SALT LAKE CITY — Three-term former Utah Gov. Mike Leavitt laid a lot of groundwork during his time in office that's been paying huge economic dividends for the state for the past 20-plus years.
But he noted in a talk Monday that the generational baton is now in the hands of new leaders, and in order to maintain the state's economic vitality, now driven in large part by the technology sector, new and decisive actions are required.
While investments made in the '90s under Leavitt's administration that included upgrading infrastructure via the $4 billion Centennial Highway projects, bolstering higher education outcomes with the Utah Engineering Initiative, and aggressively recruiting out-of-area tech investment in the state, those efforts, Leavitt said, are ready for a reboot.
"The next leaders of this state will have to take bold risks, will have to step up and invest, will have to innovate in ways that were unnecessary for us, but this generational relay requires it," Leavitt said. "The running room we created in this state is essentially gone. Leaders … will be required to update the (economic) foundations for the next 18 years."
Leavitt, speaking at the Utah Technology Innovation Summit in downtown Salt Lake City on Monday, has had a storied career that's included success in the private sector before a chain of public service positions that led him from the Utah Governor's Mansion to the nation's capital. Leavitt served as administrator of the Environmental Protection Agency under President George W. Bush before assuming another Cabinet-level job just over a year later, also for Bush, as secretary of the U.S. Department of Health and Human Services.
While at the helm of state government, Leavitt helped lead Utah's charge into the digital age with efforts to get residents wired following the advent of the internet, launching the nation's second-ever state government website and vowing to spend more time in Silicon Valley "than California's governor" in a running strategy to bring new innovation investment into the Beehive State.
One of those Bay Area pursuits involved a face-off between Utah and Arizona in a bid to secure a new facility for the, at the time, wildly popular eBay online auction platform. Leavitt said he'd done his homework on the service, including engaging in his own online sales to "figure out how the whole thing worked." Turns out, that may have been a clincher on Leavitt's quest to bring the new, 400-employee office to Utah.
Awaiting a final decision on where the new facility would be located, Leavitt pulled his trump card during phone call with eBay's then-CEO Meg Whitman.

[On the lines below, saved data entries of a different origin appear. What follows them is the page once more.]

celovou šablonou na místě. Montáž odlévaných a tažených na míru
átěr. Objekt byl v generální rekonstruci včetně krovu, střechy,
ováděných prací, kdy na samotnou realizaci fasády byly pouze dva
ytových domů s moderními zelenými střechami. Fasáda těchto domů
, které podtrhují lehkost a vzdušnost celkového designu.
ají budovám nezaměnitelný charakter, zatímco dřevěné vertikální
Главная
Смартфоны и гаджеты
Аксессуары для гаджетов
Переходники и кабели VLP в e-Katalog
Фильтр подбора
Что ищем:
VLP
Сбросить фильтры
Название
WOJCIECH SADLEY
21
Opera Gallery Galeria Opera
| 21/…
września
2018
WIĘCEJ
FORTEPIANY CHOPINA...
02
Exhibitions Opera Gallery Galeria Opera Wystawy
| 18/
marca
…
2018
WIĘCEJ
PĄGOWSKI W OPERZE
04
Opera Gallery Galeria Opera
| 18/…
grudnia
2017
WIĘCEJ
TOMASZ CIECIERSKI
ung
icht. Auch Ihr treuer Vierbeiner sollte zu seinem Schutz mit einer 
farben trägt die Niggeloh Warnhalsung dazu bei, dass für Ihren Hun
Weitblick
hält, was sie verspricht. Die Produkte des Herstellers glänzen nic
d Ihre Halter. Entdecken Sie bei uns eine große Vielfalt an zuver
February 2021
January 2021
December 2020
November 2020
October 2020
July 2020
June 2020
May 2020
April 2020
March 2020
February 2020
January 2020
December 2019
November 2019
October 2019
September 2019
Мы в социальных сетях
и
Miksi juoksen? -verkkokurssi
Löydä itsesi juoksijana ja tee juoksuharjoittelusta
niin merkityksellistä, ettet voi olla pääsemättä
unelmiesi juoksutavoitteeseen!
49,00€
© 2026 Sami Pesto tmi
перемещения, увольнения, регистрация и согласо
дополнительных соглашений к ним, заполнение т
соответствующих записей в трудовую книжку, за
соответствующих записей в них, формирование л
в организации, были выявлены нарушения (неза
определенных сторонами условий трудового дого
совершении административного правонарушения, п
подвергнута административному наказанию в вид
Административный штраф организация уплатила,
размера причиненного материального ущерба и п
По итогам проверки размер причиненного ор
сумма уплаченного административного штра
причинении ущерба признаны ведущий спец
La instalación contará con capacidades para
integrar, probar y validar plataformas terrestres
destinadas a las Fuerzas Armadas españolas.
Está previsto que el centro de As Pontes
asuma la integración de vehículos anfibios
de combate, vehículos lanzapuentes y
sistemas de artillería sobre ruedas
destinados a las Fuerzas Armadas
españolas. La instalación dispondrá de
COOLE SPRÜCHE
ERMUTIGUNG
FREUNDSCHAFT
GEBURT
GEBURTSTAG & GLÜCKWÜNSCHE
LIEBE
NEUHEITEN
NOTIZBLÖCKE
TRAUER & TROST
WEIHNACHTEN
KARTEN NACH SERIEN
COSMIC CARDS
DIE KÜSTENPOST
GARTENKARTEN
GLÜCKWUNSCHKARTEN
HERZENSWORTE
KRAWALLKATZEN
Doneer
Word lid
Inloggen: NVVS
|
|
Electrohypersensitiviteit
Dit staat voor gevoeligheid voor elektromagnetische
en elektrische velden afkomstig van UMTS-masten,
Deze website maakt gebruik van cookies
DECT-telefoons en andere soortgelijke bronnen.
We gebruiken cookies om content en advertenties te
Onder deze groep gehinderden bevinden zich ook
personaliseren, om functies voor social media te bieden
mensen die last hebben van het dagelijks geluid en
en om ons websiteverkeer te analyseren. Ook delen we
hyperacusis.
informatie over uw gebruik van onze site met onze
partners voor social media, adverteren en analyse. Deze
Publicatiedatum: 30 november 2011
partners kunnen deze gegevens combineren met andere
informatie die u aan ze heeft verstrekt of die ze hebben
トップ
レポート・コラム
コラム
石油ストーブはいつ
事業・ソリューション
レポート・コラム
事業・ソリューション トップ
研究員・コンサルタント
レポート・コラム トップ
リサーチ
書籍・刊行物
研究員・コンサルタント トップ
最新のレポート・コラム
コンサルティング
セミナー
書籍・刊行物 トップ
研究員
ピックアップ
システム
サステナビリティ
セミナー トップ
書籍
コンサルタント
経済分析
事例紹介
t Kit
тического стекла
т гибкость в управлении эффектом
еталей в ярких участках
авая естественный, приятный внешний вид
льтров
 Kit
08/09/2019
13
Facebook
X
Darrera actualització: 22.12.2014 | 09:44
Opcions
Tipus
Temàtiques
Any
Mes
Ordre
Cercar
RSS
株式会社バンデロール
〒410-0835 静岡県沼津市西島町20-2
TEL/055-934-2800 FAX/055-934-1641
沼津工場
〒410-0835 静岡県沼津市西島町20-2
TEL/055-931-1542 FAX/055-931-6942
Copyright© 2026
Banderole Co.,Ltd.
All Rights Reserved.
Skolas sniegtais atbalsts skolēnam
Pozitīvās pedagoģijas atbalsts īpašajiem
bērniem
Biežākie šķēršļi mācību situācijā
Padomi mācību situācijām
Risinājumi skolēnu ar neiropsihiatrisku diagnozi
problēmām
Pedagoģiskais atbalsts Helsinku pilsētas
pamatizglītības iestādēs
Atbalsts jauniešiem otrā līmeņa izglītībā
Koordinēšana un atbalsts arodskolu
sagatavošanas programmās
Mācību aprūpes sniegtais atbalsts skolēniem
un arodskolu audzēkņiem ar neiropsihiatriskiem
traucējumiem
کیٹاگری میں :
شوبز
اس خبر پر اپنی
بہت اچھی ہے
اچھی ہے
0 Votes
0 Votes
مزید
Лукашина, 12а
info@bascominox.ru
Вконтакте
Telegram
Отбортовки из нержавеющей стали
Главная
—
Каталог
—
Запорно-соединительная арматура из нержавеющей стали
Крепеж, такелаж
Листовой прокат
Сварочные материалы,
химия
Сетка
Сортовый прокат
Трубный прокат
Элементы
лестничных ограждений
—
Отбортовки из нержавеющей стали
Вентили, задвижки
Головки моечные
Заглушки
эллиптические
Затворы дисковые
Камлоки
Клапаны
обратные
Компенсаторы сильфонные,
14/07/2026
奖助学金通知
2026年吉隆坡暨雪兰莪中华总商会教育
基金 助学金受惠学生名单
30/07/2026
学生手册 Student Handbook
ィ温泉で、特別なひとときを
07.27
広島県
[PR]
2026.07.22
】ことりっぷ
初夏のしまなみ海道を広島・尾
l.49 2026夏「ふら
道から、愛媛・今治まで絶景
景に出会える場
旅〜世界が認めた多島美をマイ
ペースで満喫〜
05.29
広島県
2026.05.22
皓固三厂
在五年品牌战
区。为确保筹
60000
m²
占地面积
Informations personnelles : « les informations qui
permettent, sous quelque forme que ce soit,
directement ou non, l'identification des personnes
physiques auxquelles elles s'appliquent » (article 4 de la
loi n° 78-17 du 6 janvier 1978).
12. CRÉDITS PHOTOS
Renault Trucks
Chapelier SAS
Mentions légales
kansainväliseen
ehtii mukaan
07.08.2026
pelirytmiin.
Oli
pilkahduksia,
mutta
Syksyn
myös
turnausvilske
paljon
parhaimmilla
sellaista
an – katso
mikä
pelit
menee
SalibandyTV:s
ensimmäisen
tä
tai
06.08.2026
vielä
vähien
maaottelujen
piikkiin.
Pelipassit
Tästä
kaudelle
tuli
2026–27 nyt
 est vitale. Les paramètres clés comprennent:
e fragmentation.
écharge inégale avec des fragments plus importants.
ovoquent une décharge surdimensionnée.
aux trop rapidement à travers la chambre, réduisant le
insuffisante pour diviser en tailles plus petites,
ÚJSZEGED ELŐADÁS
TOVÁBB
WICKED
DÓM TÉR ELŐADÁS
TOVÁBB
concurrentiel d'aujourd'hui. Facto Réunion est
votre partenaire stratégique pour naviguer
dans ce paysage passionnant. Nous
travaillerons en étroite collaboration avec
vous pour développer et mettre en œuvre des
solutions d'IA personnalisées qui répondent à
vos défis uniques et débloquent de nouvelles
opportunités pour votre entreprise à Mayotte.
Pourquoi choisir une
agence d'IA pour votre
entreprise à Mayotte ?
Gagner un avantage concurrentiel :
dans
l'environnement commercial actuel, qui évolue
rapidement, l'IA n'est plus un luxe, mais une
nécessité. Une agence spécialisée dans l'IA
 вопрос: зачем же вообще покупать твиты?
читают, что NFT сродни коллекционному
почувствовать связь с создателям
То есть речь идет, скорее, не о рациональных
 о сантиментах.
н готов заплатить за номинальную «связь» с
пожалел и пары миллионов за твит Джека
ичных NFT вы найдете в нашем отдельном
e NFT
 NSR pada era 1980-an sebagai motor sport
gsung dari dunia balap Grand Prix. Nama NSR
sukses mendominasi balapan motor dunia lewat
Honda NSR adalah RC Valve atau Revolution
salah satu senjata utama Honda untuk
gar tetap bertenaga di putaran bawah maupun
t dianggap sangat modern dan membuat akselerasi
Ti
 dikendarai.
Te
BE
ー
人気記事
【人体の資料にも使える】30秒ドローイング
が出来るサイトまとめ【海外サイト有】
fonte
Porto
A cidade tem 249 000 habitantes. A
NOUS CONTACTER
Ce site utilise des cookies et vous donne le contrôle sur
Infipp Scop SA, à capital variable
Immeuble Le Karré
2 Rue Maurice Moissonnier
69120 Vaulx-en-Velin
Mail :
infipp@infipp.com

"Meg, I’ve got a suggestion for you on how you decide," Leavitt recounted telling her. "Why don’t you find out if the governor of Arizona has an eBay account … and if he does why don’t you compare our customer ratings and go with the highest one.
"It may be coincidental, but we got the deal the next day."
Leavitt's tech bona fides are numerous and include bringing semiconductor giant Micron Technology Inc. to the state in 1995, co-founding, along with former Colorado Gov. Roy Romer, one of the country's first online-only schools, Western Governor's University, and in 1997 was the first U.S. Cabinet-level official to launch a blog.
Leavitt said the seeds of the idea behind his engineering initiative — one that more than doubled the output of engineering and computer science graduates from Utah universities and amassing some 40,000 Utah graduates in those categories since the program's launch in 2000 — were sown by a conversation with tech legend John Warnock.
Leavitt said Warnock, a computer graphics innovator who earned his doctorate at the University of Utah before going on to participate in the first incarnation of the internet as well as co-founding software giant Adobe, highlighted what Utah was lacking, at the time, through the eyes of the relatively new, and burgeoning, U.S. high-tech industry. And, according to Leavitt, it was a dose of harsh reality.
"Look, you want tech jobs in Utah you’ve go to have more engineers," Leavitt recalled of the conversation with Warnock. "Utah isn’t investing a fraction of what it needs to. Tech companies like Adobe can't come to Utah unless you fix that."
Years later, Leavitt noted, the circle was completed when Adobe did come to Utah, swallowing web analytics startup Omniture in a $1.8 billion deal in 2009. Last year, the company doubled down on its committment to Utah, breaking ground on its second facility in Lehi with plans in place to double its workforce in the state.
While Leavitt presented the keynote address of the innovation summit, attendees also attended breakout presentation sessions that covered topics including international tech investment opportunities, energy sector innovation, early stage funding in the state and tech-based rural economic development.
The 32nd annual Governor's Medals for Science and Technology were also presented by Gov. Gary Herbert's deputy chief of staff, Mike Mower, at the event. Those awards went to Bryant Middle School math teacher Diane Crim for K-12 education; University of Utah chairman of Ophthalmology and Visual Sciences Dr. Randall Olson for academic/research; Intermountain Precision Genomics for industry; and Merit Medical founder and CEO Fred Lampropoulos received the lifetime achievement award.